Likewise, the amount of fuel you will use is directly tied to your boat. The more fuel your boat burns, the more the fuel cost. We used about 11,800 gallons of fuel. On a 47, we probably would have used more like 17,000 gallons of fuel. Your route and generator use also impact fuel costs. How many miles is your route? Do you have a lot of goodies on board that use power, and will thus need to run the generator often?
While amount of fuel can be predictably gauged, fuel cost is more of a wild card. Fuel prices are volatile. We saw fuel increase in price by about 100%. And, fuel prices also vary from country to country, so today fuel prices will be X in the US today but Y in Oman today. So, once again, the route you choose will affect what you pay for fuel.
Another wild card is the exchange rates. Sometimes it can work in your favor, sometimes not. For example, we saw the Euro go from 1:1 to 1:1.6 while we were out. We were unlucky in that regard world wide.
Costs vary drastically based on where you choose to cruise, which once again goes back to route planning. Some countries are cheap. Some are very expensive. We can only tell you which countries are cheap or expensive, you have to decide how much time you want to spend at each spot.
Likewise, how you choose to travel makes all the difference. If you choose to stay in anchorages, cook food aboard, stick with inexpensive locally produced foods, and don’t partake in a lot of activities that cost money, your budget will go a lllooonnnggg way. But, if you want to stay in a marina, rent a car to go to a cool tourist spot, pay for the tourist activity, and then eat out three meals because you were away from the boat all day and couldn’t cook, you could easily rack up $300 per day.
The best advice we can offer is to do research. Research the boat you want and the realistic problems you can expect. Research where you want to go and what realistic costs are. Remember your lifestyle isn’t going to change. If you like to eat out now, you’ll still like to eat out while traveling.
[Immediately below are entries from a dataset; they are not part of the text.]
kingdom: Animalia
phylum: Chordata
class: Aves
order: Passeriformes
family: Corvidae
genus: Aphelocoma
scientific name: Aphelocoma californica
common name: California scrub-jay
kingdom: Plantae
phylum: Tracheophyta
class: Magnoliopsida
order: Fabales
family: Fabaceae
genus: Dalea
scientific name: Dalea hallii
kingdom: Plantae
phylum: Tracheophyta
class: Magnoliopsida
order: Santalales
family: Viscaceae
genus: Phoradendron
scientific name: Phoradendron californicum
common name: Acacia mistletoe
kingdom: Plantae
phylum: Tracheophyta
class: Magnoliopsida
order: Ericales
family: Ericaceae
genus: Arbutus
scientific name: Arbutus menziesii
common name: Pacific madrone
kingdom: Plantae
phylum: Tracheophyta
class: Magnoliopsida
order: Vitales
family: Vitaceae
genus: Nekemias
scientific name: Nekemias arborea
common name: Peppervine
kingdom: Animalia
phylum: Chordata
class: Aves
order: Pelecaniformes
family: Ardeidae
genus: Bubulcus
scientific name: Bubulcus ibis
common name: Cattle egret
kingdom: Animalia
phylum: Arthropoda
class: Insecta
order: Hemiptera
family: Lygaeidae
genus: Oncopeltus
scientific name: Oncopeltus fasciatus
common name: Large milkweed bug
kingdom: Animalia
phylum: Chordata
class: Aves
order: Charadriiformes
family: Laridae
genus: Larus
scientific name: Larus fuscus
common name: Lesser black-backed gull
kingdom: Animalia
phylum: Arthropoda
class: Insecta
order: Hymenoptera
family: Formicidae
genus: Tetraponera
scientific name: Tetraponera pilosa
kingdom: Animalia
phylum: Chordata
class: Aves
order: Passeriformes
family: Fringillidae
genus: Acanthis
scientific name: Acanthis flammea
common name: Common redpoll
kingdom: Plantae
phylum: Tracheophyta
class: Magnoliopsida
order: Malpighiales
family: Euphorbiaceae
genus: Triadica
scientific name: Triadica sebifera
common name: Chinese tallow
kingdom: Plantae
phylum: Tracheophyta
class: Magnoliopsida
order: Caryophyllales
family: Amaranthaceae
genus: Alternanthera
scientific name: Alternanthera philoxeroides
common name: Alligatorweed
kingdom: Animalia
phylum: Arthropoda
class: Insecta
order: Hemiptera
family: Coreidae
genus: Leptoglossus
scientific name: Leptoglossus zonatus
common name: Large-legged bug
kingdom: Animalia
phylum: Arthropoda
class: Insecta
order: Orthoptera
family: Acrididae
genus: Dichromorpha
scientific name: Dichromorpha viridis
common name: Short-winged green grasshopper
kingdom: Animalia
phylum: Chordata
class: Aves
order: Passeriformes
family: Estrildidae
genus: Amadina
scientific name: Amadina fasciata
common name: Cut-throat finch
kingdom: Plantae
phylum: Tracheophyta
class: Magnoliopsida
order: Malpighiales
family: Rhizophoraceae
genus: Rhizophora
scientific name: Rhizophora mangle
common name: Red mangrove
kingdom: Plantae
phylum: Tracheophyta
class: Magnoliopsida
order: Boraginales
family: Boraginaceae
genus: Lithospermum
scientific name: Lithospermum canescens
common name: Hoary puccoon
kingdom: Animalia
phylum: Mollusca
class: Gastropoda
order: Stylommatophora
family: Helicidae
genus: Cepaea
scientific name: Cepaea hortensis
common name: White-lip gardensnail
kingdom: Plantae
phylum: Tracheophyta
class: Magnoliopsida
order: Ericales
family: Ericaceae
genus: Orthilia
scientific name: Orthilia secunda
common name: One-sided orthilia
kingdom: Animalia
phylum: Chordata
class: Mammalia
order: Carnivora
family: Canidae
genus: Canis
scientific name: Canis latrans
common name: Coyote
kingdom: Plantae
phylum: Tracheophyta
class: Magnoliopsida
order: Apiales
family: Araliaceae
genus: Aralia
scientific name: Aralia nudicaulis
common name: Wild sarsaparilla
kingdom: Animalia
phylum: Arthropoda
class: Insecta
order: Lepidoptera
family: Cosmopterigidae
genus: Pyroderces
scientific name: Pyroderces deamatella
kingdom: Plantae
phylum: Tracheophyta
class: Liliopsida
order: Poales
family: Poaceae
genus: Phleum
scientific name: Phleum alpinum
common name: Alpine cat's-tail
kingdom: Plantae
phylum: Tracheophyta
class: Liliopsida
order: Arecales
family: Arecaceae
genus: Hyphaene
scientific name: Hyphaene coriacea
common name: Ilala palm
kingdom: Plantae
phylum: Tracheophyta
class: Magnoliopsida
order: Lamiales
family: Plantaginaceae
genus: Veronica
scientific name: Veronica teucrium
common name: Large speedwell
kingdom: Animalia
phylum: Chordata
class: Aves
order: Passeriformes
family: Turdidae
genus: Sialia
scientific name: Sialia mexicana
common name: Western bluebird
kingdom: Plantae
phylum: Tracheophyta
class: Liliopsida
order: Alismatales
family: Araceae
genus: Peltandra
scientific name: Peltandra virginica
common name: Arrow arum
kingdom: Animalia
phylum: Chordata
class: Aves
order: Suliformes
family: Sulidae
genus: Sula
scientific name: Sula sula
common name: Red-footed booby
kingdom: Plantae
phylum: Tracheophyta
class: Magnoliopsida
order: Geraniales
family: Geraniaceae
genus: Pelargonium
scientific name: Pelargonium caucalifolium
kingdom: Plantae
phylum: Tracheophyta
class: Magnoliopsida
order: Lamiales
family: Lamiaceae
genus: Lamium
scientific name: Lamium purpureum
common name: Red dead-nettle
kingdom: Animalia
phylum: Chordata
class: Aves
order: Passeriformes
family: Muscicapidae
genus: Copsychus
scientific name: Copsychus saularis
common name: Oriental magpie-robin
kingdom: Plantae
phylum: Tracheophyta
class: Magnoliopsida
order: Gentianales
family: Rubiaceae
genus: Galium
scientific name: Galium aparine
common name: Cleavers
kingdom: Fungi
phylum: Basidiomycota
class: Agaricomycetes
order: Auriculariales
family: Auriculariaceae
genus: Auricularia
If you like nicer things now, you’ll like nicer things traveling. If you drink heavily now, you will drink twice as much while traveling (maybe more) and booze is usually disproportionately expensive in most countries. If you think you are going to live a much more meager life while traveling than you do at home, think again. Chances are you will be unhappy if you try to drastically cut your lifestyle down too much.
Always estimate high on costs, and then pad your budget by 25%. We used every penny we had budgeted, pad and all, and then some. But, we also had the attitude that we only had two years of a “break from life” before we would go back to work and make more money, so we made the most of the time we had, including springing for tours, eating out, and other activities many cruisers choose to skip. Had we been more frugal, we probably would have had some money left. It is all about personal choices.